Given exercise: Repeat, without any changes, the lines of the records from the one containing "order: Asparagales" through the final line, including both.

Data for processing:
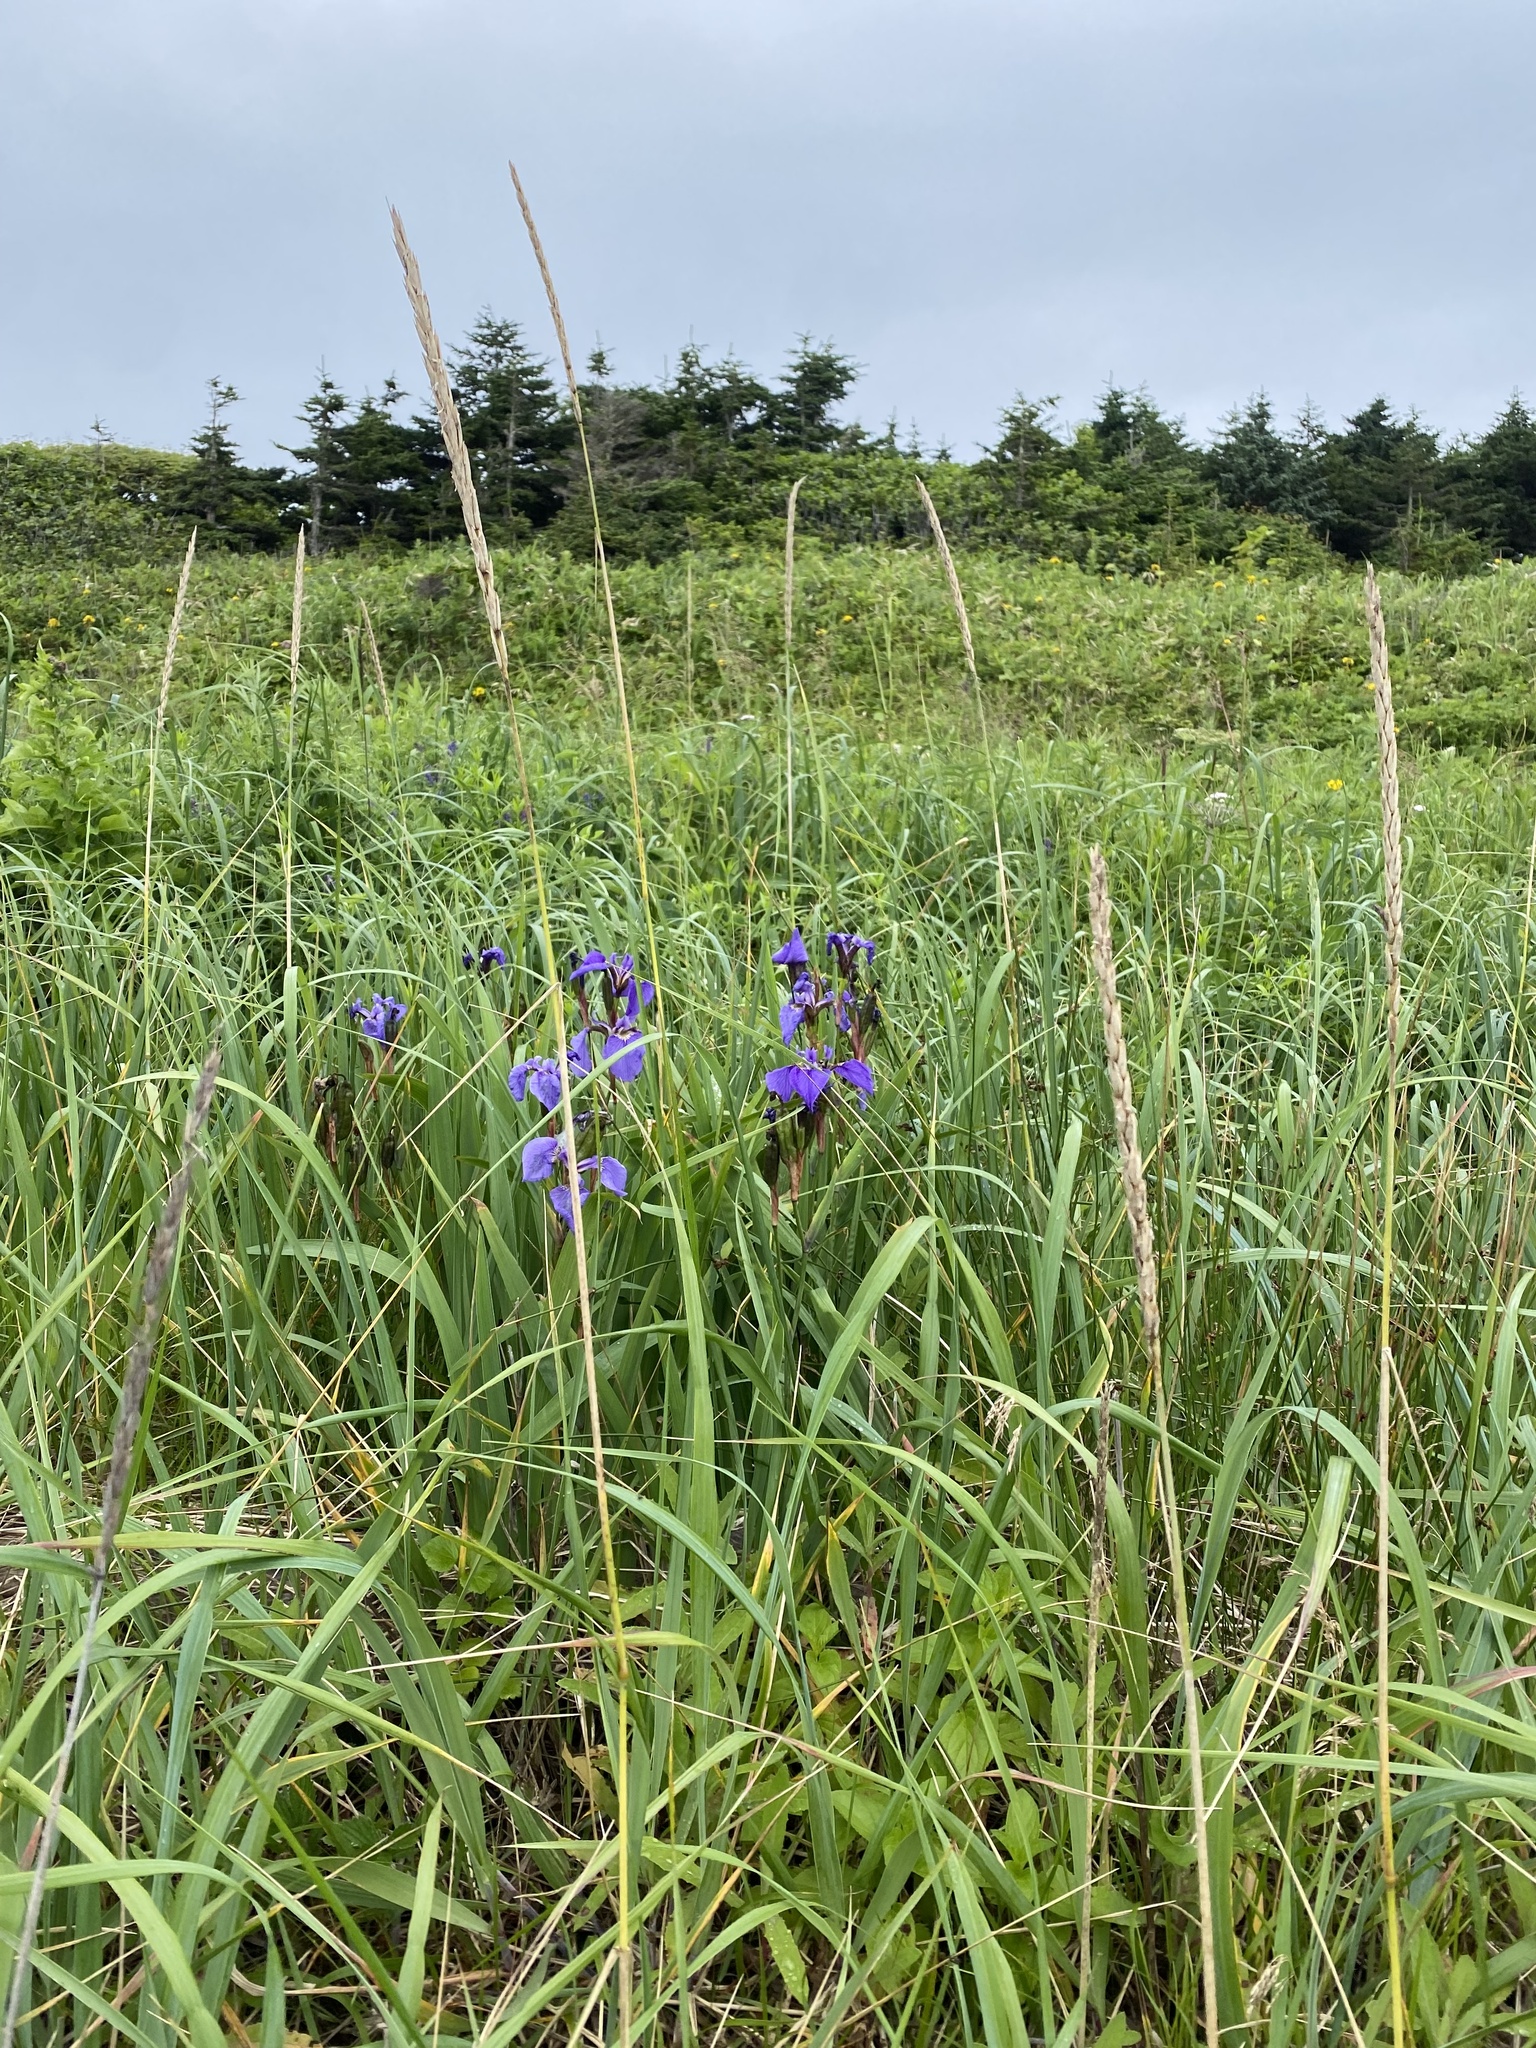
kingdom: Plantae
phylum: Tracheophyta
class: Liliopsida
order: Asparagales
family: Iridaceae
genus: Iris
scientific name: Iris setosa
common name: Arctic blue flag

The solution:
order: Asparagales
family: Iridaceae
genus: Iris
scientific name: Iris setosa
common name: Arctic blue flag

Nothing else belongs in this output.